Enfado

Enfado

 



Hoje vai se repetir o ontem com a mesma letargia de dias tão iguais. Sem nenhuma perspectiva à vista, veio-me a memória uma palavra antiga, enfado.

Sinto preguiça para levantar e conto as horas que faltam para que eu volte a me deitar. Assim vou tentando encurtar esses dias longos com tudo que sei e tentando aprender outras tarefas que não sei. Mas tudo tem se tornado enfadonho. A noite chega para emendar-se ao dia, sem nenhum propósito.

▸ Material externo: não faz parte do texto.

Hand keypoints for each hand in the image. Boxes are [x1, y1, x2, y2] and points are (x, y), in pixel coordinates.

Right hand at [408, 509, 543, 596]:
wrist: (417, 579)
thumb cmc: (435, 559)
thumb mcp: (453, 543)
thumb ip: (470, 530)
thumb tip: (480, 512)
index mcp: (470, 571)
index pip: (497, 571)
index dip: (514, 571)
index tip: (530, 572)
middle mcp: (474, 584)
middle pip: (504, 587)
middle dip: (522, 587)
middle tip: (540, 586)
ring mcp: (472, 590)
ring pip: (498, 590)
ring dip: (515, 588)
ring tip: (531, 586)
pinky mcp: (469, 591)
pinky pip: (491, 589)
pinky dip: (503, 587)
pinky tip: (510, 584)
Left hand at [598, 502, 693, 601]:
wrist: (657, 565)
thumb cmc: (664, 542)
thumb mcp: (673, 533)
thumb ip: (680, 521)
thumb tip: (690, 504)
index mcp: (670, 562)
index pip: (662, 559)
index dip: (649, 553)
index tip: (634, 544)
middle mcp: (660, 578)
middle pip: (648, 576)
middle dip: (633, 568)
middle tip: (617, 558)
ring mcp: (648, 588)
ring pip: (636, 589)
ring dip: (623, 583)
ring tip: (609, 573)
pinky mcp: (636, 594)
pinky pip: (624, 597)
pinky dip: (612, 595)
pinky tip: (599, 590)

Fui seduzida pela promessa de que tudo passaria rápido. Sou uma pessoa ativa, com meus muitos saberes e afazeres, fui preenchendo os dias com um romance iniciado, crônicas mal acabadas, organização de armários e arquivos. Conversas ao telefone e mensagens de pessoas que não conheço, mas, pessoas como eu apenas bebendo o tempo e se envenenando. Estamos de porre.

Viajei através de leituras, perambulei pela vida e fiz um retorno ao passado e me vi como minha avó e minhas tias que viviam na roça. Preenchiam o tempo dando milho às galinhas. Tentei ser feliz à moda delas, não tenho galinhas, a vida assim fica mais difícil, alimento-as com imaginações e vou contando com o dia e a noite olhando a linha do horizonte sem ir além. Sempre pensei que meus ancestrais eram felizes e que aquele mundo era muito bom sem tantas informações confusas. Ninguém sabia o que era fake news. A única coisa que sabiam era que mentira tem pernas curtas.

 Veio o isolamento, um mês, dois, três... Ele vai se esticando e já ouço a minha voz repetindo as palavras delas “Que enfado”! Ai...ai!”

 As visitas domingueiras para minha tia deixaram de acontecer e as conversas ao telefone sem assunto estão vazias. Não tem mais café da tarde, bolinho de polvilho nem jogo de baralho. Não tem missa e também foi cancelado aquele capricho ao me arrumar nas manhãs de domingo para ir à igreja.

Sem notar tenho usado sempre o mesmo vestido, é o que está mais fácil. Ele também vive sua rotina estressante, do corpo ao varal, do varal ao corpo. Meu filho que trabalha fora e me vê apenas nos finais de semana, me perguntou:

– Mãe, não tem outros vestidos?

Notei na sua fisionomia que a minha falta de vaidade o deixou preocupado. A resposta que dei a ele parece ter saído de um passado muito distante e sem retorno.

–É o enfado.

Outro dia acordei com muita disposição de me livrar deste enfado. Corri para o banheiro tomei um banho quente, cantei sob o chuveiro, depois me besuntei de cremes, olhei no espelho e quase desisti da opção pelos cabelos brancos. Senti-me uma idiota com esta preocupação tão vulgar e resolvi prestar atenção no noticiário.

“Animais silvestres são devolvidos aos habitats depois de longo tempo em cativeiro”. A insensatez humana não tem limites; na tarde do mesmo dia, ouço “animais feridos fogem dos incêndios nas florestas e morrem atropelados em rodovias”. Desta vez alguns são resgatados com ferimentos múltiplos. Depois de tratados e curados são devolvidos à mata, em algum lugar que pareça ser seguro. Enquanto existir mata, eles precisam aprender a viver novamente em liberdade, não é um processo fácil.

Pensei na nossa semelhança com os animais e senti a sede deles, sua fome os medos de pisar em brasas e vi no olhar da onça pintada um clamor pelo que nos resta da Natureza mãe.

Enquanto estamos nos protegendo em nossas cavernas de um vírus quase invisível, chamas vorazes de ambições consomem a natureza. A flora arde, os animais morrem e os seres humanos insensíveis e egoístas habitantes dos palácios disto ou daquilo, governam e se eximem do atroz espetáculo visto pelo mundo inteiro.

Não quero encontrar culpados. Queremos soluções.